◆ **DIRECTIONS FOR THIS TASK**
Return each line of the listing below that contains the string "built".
· · · · ·
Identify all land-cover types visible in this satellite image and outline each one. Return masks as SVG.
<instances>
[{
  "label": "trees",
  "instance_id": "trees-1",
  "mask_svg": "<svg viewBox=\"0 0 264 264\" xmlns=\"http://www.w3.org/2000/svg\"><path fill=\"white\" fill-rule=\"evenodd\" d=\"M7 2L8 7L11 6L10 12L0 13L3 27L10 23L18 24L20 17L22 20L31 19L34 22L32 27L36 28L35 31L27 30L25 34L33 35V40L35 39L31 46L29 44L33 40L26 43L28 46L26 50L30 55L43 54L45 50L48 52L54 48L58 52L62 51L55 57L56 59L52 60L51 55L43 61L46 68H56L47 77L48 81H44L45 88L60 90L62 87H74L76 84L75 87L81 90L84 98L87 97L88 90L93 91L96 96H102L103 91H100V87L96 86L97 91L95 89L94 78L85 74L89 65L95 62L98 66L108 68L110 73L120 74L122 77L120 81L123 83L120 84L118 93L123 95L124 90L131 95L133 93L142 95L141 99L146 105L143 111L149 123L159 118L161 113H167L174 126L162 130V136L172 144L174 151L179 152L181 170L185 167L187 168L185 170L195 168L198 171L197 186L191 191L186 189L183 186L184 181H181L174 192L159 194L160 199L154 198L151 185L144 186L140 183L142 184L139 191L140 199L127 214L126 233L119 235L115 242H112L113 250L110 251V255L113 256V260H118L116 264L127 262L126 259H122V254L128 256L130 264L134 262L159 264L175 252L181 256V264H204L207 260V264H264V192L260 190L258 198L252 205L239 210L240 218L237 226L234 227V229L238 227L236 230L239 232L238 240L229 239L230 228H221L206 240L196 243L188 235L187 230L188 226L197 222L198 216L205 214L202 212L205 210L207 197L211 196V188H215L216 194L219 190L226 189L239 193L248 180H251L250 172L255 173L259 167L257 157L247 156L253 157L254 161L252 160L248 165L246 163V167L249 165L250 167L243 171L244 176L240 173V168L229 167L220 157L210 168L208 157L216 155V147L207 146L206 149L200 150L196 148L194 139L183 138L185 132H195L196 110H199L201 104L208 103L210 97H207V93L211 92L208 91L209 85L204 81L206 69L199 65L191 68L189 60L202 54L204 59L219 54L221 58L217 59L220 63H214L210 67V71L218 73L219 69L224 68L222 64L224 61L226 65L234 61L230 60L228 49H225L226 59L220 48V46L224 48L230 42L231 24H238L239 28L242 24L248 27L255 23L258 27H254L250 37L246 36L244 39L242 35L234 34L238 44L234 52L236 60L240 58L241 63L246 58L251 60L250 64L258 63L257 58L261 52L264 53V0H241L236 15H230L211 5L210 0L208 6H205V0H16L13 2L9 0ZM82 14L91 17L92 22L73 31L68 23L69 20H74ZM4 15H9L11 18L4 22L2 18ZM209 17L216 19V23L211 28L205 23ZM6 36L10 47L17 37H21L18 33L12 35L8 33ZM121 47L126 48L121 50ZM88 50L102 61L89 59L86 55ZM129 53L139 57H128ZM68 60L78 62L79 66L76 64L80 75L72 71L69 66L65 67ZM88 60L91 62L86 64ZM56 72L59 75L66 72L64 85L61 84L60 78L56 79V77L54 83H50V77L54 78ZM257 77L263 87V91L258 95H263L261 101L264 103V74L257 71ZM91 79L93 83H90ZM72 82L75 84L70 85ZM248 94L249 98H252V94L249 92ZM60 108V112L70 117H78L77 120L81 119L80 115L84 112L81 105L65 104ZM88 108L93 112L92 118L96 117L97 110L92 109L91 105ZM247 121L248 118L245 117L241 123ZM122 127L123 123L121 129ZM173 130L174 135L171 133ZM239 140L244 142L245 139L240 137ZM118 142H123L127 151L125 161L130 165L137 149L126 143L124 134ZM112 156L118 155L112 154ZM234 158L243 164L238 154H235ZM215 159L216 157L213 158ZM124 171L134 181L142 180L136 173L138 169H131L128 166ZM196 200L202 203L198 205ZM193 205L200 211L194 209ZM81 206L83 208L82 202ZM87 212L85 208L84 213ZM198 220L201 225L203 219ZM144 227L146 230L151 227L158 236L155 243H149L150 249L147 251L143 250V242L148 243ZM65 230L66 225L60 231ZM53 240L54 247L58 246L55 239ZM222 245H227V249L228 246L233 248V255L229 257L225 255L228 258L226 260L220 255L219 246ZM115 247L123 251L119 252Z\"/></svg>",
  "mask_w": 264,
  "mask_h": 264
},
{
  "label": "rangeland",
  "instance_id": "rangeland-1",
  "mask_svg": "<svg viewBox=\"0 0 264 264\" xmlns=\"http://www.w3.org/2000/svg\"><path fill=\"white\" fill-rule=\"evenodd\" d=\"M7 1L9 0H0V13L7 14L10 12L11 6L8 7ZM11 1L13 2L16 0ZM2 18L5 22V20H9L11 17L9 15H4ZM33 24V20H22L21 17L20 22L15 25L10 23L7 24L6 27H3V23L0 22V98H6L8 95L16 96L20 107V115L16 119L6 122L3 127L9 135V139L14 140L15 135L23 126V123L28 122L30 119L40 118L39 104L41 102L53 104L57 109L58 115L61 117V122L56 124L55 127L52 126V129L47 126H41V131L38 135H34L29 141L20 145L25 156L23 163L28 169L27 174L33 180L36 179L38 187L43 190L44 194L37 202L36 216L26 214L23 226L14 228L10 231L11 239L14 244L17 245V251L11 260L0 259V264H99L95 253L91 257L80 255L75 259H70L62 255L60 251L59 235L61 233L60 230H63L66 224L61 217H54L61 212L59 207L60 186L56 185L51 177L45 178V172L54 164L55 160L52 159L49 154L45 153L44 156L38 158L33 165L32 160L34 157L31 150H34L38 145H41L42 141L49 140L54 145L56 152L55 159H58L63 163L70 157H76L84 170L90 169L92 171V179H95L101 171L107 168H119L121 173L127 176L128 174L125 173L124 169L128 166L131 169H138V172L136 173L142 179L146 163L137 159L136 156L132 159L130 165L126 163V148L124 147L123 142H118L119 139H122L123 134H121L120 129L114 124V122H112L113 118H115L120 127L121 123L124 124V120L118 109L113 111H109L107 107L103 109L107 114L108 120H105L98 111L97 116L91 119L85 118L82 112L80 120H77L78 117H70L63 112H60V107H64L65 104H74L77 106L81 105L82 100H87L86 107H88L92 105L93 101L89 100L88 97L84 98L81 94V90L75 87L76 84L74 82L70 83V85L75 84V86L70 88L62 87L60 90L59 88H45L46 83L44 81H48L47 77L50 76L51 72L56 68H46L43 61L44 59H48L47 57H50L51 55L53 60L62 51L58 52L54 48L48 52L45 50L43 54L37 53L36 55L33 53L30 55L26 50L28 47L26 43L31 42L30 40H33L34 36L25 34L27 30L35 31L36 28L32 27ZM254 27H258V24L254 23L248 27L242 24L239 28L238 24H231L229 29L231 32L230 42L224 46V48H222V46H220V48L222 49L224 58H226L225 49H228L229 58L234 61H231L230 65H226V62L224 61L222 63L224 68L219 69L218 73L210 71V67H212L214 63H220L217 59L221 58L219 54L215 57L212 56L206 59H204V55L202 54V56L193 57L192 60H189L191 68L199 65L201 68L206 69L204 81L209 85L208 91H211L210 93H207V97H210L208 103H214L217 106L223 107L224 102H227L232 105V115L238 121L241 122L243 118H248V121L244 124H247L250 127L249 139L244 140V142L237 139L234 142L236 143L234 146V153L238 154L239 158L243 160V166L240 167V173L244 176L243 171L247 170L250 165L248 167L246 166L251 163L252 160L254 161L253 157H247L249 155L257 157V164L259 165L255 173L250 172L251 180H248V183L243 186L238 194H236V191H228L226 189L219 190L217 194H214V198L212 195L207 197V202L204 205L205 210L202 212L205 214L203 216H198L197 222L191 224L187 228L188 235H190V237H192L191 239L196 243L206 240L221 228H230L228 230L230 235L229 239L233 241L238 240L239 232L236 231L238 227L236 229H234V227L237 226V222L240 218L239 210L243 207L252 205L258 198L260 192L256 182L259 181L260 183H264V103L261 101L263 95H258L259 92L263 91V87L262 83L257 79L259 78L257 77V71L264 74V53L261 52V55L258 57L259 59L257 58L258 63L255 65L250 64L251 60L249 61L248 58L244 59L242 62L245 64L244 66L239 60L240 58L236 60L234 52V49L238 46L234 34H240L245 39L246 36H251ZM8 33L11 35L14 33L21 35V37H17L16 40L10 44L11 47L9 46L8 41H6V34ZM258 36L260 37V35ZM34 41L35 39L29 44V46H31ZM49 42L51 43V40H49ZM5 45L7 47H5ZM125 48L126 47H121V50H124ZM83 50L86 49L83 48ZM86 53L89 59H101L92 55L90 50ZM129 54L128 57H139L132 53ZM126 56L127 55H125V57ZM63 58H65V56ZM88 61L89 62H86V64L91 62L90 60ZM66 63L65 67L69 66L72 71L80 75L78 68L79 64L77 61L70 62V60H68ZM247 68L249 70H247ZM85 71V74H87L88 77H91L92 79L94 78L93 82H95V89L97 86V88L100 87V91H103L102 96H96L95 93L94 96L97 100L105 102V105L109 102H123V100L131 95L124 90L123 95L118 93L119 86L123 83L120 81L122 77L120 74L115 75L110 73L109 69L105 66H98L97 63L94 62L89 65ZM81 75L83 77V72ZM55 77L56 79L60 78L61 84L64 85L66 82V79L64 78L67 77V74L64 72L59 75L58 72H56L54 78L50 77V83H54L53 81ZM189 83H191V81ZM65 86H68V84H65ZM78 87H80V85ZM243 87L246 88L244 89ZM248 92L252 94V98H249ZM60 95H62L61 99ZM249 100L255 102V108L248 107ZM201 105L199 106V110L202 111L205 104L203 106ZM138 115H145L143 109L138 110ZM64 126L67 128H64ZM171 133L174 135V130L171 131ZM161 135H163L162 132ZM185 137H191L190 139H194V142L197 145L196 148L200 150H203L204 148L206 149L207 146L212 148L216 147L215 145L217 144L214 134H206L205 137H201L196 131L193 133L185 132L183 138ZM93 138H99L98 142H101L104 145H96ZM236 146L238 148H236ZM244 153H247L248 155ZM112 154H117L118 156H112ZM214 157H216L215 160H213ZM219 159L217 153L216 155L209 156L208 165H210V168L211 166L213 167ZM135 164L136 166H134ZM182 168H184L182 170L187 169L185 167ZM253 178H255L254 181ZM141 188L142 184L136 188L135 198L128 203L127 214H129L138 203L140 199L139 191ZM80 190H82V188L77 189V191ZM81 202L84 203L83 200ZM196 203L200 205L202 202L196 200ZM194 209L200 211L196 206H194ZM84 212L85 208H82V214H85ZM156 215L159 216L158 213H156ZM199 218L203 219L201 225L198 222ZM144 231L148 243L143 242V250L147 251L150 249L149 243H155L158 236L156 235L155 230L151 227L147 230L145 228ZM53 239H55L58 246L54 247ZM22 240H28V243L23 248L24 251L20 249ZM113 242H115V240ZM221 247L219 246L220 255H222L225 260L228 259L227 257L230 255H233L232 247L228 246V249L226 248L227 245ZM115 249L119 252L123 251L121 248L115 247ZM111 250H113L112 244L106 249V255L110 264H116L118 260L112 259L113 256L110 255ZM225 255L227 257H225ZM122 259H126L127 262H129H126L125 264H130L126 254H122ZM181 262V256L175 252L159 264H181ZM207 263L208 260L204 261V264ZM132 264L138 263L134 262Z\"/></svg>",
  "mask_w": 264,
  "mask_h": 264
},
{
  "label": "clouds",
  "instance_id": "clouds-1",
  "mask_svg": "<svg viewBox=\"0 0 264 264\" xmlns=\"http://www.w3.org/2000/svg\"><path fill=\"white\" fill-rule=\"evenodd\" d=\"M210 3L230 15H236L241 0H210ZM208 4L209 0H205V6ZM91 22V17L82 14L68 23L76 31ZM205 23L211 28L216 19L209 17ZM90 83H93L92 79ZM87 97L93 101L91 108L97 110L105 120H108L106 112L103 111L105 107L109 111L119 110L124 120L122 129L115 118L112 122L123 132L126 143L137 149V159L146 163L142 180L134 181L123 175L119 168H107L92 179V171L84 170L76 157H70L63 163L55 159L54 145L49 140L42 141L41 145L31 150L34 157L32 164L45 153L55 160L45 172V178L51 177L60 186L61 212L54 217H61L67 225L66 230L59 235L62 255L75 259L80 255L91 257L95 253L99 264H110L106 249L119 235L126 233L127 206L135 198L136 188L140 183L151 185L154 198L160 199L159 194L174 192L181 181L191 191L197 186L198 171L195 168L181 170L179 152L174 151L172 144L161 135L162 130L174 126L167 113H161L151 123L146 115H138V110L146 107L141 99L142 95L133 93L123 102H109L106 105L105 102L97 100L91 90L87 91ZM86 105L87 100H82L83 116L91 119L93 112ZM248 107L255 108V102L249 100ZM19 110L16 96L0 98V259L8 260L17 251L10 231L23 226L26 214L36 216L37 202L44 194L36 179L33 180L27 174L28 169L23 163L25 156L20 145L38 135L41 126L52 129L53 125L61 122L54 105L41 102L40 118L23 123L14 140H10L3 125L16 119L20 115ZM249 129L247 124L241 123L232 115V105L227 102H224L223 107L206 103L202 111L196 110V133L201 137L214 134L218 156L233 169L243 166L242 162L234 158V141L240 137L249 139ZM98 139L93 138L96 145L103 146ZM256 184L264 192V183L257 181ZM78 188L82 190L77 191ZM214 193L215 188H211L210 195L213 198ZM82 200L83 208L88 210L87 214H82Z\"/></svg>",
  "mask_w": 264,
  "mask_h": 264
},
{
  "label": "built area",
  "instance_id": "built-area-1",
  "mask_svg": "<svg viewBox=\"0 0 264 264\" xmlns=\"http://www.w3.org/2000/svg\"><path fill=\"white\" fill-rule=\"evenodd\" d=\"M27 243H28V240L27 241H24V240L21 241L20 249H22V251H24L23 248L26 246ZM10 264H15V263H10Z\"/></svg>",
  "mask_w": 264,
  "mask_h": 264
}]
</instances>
· · · · ·
◆ **WRITTEN ANSWER**
  "label": "built area",
  "instance_id": "built-area-1",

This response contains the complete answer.